To understand all this more fully, should you not know what I mean, have a good read through https://help.ubuntu.com/community/UEFI which may help you out, but if it is all still gobbledegook come back again.

To help us understand more fully it will be worth following the instructions at the link in my signature below for Boot-Repair and posting the pastebin link you are given. Do not accept any default repair options; just run the boot-info script and we may then be able to help you out more.

grahammechanical
August 18th, 2015, 12:51 PM
The first image shows that you have Primary partitions on that disk. This would indicate that the motherboard has a BIOS boot system and there is a 4 Primary partition limit on each hard disk with the BIOS boot system.
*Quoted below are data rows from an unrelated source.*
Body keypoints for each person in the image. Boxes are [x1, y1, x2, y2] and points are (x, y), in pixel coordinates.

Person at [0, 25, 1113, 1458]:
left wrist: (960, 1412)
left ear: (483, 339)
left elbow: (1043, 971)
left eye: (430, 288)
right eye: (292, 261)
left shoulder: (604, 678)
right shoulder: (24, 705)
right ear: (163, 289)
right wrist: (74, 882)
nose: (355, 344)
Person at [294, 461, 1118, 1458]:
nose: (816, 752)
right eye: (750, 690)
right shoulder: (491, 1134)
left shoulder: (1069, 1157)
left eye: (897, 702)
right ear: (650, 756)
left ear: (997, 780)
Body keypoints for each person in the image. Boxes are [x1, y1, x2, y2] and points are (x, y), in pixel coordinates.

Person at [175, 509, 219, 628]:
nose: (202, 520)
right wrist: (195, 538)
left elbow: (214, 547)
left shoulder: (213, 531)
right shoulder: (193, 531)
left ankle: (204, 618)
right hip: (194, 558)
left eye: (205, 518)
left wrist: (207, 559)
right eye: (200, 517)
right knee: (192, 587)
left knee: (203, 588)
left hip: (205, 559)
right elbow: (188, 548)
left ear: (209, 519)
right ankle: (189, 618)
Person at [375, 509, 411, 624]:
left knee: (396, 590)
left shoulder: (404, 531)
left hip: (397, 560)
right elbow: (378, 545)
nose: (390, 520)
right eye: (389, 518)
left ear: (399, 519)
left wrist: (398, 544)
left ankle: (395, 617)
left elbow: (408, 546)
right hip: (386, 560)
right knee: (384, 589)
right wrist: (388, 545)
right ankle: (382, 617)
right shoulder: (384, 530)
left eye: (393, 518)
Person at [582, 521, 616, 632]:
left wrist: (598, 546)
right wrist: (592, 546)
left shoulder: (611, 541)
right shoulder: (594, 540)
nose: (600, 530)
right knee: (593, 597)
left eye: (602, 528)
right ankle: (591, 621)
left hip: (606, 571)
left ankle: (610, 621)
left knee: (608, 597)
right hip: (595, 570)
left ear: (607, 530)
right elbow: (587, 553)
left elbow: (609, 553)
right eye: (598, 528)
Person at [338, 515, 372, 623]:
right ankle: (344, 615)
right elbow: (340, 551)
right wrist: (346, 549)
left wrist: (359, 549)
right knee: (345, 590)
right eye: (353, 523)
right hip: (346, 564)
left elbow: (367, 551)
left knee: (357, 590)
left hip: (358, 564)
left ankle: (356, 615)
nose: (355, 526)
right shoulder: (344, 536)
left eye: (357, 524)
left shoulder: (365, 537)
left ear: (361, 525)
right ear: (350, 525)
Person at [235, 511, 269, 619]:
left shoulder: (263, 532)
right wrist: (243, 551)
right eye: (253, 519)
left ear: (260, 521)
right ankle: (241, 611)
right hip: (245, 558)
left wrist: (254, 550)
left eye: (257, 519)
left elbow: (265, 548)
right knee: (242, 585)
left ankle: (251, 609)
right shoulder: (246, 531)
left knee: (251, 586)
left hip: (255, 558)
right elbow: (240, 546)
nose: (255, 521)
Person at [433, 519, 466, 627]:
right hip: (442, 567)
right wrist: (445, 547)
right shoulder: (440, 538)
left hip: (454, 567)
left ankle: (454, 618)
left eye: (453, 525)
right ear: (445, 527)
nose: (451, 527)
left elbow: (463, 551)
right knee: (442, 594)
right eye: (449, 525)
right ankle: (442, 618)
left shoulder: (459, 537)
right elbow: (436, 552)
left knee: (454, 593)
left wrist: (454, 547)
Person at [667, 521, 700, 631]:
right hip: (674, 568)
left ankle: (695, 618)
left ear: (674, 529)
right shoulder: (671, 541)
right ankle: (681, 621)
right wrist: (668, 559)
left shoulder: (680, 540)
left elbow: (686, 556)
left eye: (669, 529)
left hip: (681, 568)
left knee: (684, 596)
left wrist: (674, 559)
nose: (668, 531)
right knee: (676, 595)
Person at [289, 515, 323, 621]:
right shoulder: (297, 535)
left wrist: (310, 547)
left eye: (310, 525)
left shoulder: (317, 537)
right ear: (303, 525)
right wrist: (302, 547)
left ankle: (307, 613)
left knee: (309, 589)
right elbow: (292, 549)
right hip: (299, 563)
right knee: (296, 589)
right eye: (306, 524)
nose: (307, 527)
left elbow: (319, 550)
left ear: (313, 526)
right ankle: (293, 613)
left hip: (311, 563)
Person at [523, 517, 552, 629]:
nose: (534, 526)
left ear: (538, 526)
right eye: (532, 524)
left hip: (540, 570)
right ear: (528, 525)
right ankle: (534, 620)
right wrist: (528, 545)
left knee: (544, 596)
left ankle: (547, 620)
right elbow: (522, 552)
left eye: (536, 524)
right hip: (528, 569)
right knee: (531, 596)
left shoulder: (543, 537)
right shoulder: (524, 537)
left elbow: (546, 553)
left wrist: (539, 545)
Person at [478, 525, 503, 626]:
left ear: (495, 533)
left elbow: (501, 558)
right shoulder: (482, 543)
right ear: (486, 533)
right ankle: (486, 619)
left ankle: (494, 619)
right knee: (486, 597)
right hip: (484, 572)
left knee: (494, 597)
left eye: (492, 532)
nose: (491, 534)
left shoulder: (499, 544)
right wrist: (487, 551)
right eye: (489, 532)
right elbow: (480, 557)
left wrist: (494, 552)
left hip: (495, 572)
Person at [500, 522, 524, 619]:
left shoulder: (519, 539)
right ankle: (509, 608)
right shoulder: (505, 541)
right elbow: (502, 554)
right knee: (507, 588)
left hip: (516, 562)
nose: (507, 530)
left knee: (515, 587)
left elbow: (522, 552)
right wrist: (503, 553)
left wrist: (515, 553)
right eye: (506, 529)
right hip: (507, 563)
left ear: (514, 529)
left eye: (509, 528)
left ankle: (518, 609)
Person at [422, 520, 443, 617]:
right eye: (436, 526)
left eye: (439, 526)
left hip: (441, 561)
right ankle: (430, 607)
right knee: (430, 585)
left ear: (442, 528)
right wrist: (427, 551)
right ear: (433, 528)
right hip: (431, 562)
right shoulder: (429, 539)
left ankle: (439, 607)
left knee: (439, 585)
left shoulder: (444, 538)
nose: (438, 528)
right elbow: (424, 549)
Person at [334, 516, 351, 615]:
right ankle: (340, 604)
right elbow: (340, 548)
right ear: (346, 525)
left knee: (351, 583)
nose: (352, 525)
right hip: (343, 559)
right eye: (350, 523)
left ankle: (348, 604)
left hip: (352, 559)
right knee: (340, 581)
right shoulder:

The installer is offering the only options it can. It cannot offer to install alongside because it needs to use a certain method to work around the 4 Primary partition limit. The work around is to create an Extended partition and in the Extended partition create 2 Logical partitions, one for Ubuntu and one for swap. But here is the catch - the installer cannot use the unallocated space because Extended partitions are a special kind of Primary partition and you have already reached the 4 Primary partition limit.

The Something Else option will not let you access to the partitions to prevent you from unintentionally deleting data that you do not want to delete. So, it shows you the whole disk to give you the choice of formatting the whole disk. It is the "all or nothing" option.

The simple truth is that you need to delete one of those primary partitions so that the installer can create an Extended partition and install Ubuntu into the extended partition.

Regards.

ajgreeny
August 18th, 2015, 10:04 PM
Ah! I could not see the details of the screenshots when I saw this earlier, but grahammechanical is correct; you are not using UEFI so you can forget my earlier comments.

Unfortunately where Windows is concerned I can not help with which partitions to remove, but it looks as if the data E: drive is totally empty so that would appear to be the one to delete and then use for installing Ubuntu using an extended partition in that space with the logical Ubuntu OS partitions inside that, but make sure that it really is empty first.

You will need to leave the deleted partition as empty space rather than make a partition using Windows, and the Ubuntu installer will then find this and show it as unallocated space.